◆ Brano del documento ◆
Insomma si dirà fatti di altri tempi, perché oggi la politica è “comunicazione” è più “liquida” al pari della società che deve rappresentare. Eppure i silenzi sulle condizioni del precariato in Italia hanno per noi il sapore di un dramma sociale e politico rilevante di cui non si vuole prendere atto. Lo dicono i numeri, quelli che mostrano una crescita di precariato a cui i partiti non prestano attenzione.
Nei giorni scorsi lo storico Luciano Canfora, con la lucidità che gli è propria come studioso e la puntualità di analisi della crisi politica italiana, a proposito del distacco dei partiti-il suo richiamo era al Pd, ma può valere per tutti- sottolineava: “non è che i problemi sociali sono scomparsi. Ci sono, si sono moltiplicati, articolati in modi diversi rispetto al passato”.
Questa nuova articolazione sta creando, aggiungiamo noi, una crescita di disuguaglianze ed emarginazione che non sono più sopportabili.

◆ Consegne dell'esercizio ◆
(A) Nel brano sul precariato in Italia, a quale partito si riferiva in particolare il richiamo dello storico citato?
(B) Riprendi il brano sul precariato in Italia a partire dal punto in cui si interrompe.
Le righe non servono per svolgere l'esercizio.

◆ Righe fornite ◆
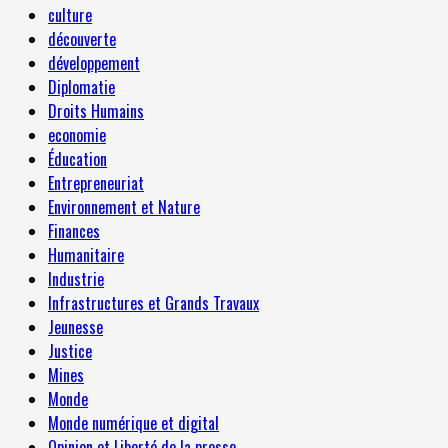
culture
découverte
développement
Diplomatie
Droits Humains
economie
Éducation
Entrepreneuriat
Environnement et Nature
Finances
Humanitaire
Industrie
Infrastructures et Grands Travaux
Jeunesse
Justice
Mines
Monde
Monde numérique et digital
Opinion et Liberté de la presse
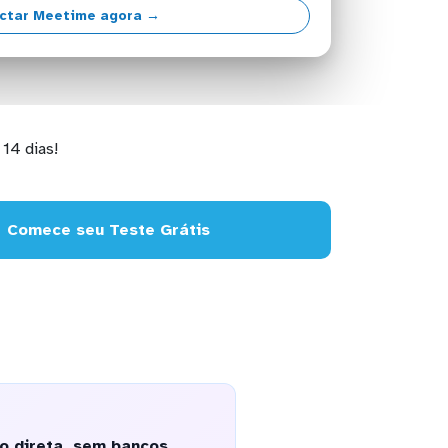
ctar Meetime agora →
14 dias!
Comece seu Teste Grátis
o direta, sem bancos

◆ Risposte fornite ◆
(A) Al Pd.

(B)
La precarietà oggi innesca una crisi nella crisi perché per un ragazzo e anche per un over 50 le possibilità che una banca possa aprire una linea di credito è difficile, se non ha un contratto e un impiego duraturo.
Che si possa progettare una vita non sapendo cosa accadrà domani al proprio lavoro è impossibile.
DISOCCUPAZIONE IN CRESCITA
I recentissimi numeri sull’ occupazione – come sottolineano gli analisti – “fotografano al meglio, più di tante parole” l’impatto della crisi legata alla pandemia e a tutti gli altri mali che affliggono il lavoro in Italia: da febbraio 2020, data di inizio dell’emergenza sanitaria, a dicembre 2020, l’occupazione è scesa di 426mila posti. Si è registrato un crollo della occupazione femminile. I contratti a tempo determinato sono stati falcidiati. A dicembre 2020 in soli 30 giorni sono stati persi oltre 100 mila posti, di giovani e persone sotto i 50 anni che si sono trovati senza più risorse e lavoro. Il tasso di disoccupazione giovanile è tornato a sfiorare il 30% con il flop di misure come “Garanzia giovani” o di “Io resto al Sud”, dove, agli annunci ottimistici, fa riscontro una realtà molto deludente.
Inoltre nel Paese ci sono circa mezzo milione di persone inattive, che il lavoro non lo cercano nemmeno più.
Questa la difficile realtà di oggi che, finora, non è precipitata solo per il blocco dei licenziamenti e le misure di Ristori dell’ex Governo Conte e del recente decreto Sostegni del Governo Draghi.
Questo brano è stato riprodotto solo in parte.